→ TASK OBJECTIVE:
Return each line of the listing in which the word "assign" appears.
THE INPUT START
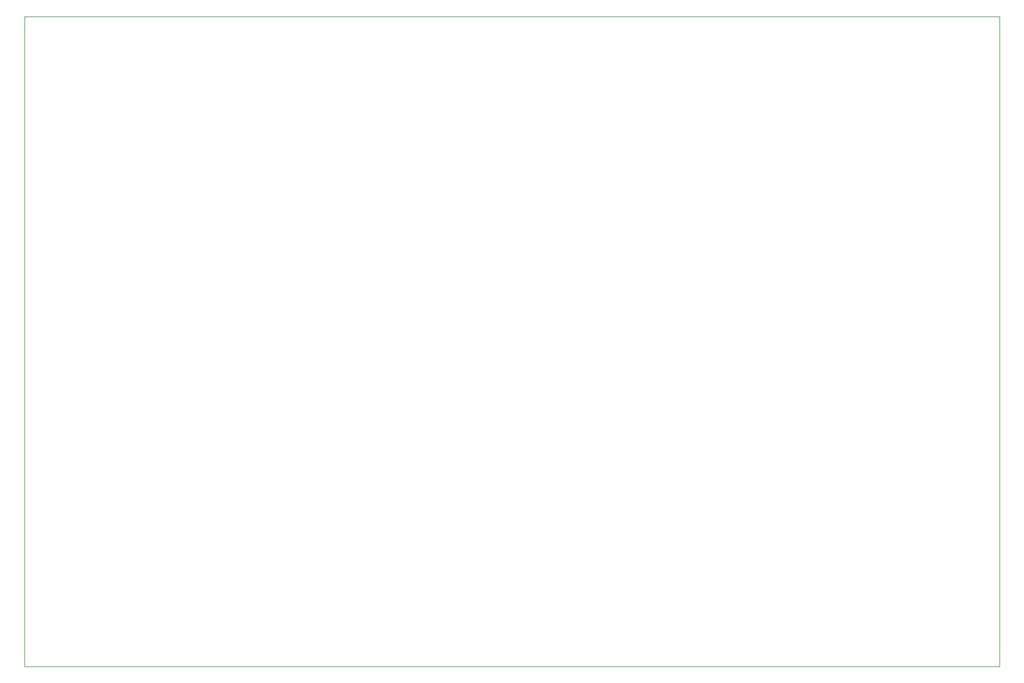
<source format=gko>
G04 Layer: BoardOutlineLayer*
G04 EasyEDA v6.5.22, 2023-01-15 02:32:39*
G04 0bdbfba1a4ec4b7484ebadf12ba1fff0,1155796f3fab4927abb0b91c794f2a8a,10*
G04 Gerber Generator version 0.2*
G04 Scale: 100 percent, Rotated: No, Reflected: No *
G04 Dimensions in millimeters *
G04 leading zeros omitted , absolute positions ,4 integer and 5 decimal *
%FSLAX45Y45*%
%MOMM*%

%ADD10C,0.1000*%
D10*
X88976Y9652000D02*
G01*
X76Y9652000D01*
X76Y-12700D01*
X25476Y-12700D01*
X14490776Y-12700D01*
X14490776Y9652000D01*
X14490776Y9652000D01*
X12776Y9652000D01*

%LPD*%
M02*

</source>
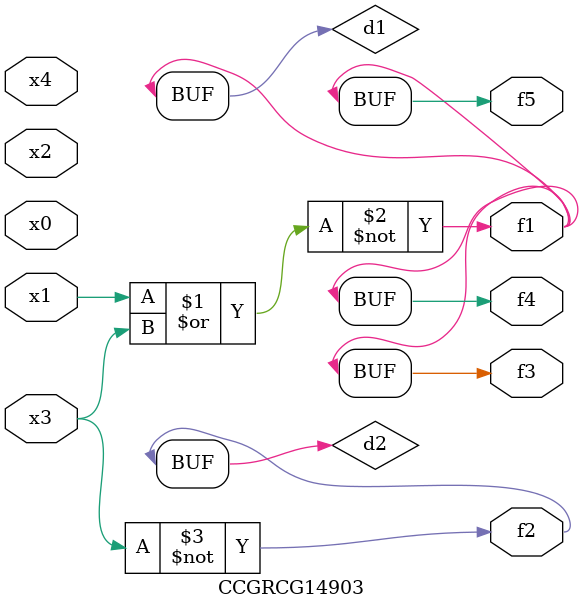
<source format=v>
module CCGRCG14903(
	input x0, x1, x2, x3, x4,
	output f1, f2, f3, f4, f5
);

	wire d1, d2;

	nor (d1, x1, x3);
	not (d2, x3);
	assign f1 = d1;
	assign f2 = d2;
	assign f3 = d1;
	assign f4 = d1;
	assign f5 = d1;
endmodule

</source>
THE INPUT END
THE INPUT START
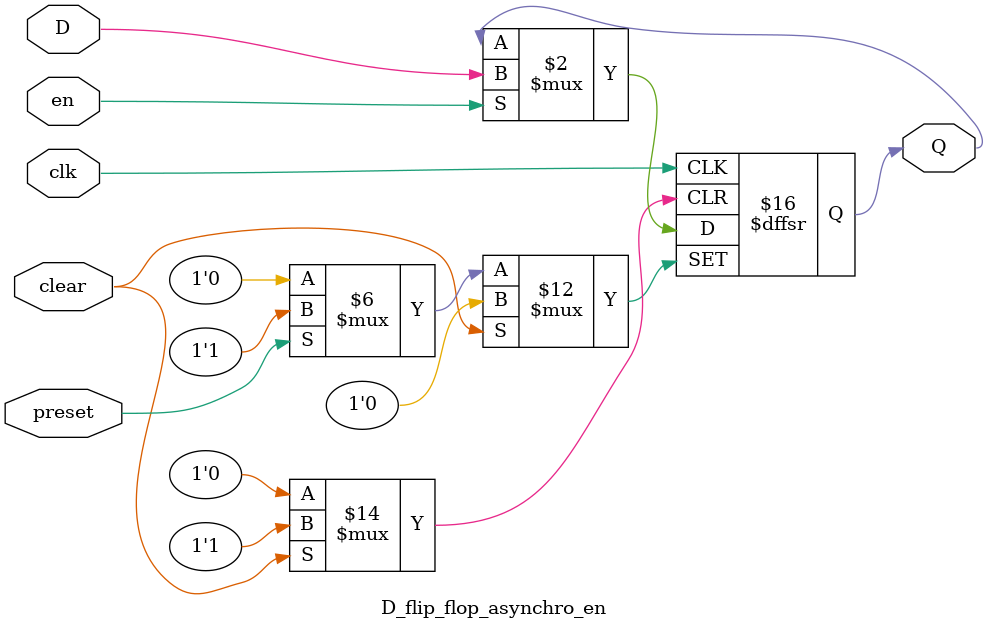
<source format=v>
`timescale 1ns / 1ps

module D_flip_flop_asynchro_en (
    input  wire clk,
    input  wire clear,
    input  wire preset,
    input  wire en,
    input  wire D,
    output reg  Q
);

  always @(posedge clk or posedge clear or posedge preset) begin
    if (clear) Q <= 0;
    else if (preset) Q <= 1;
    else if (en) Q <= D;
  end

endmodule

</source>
THE INPUT END
→ RESULT FOR THIS TASK:
	assign f1 = d1;
	assign f2 = d2;
	assign f3 = d1;
	assign f4 = d1;
	assign f5 = d1;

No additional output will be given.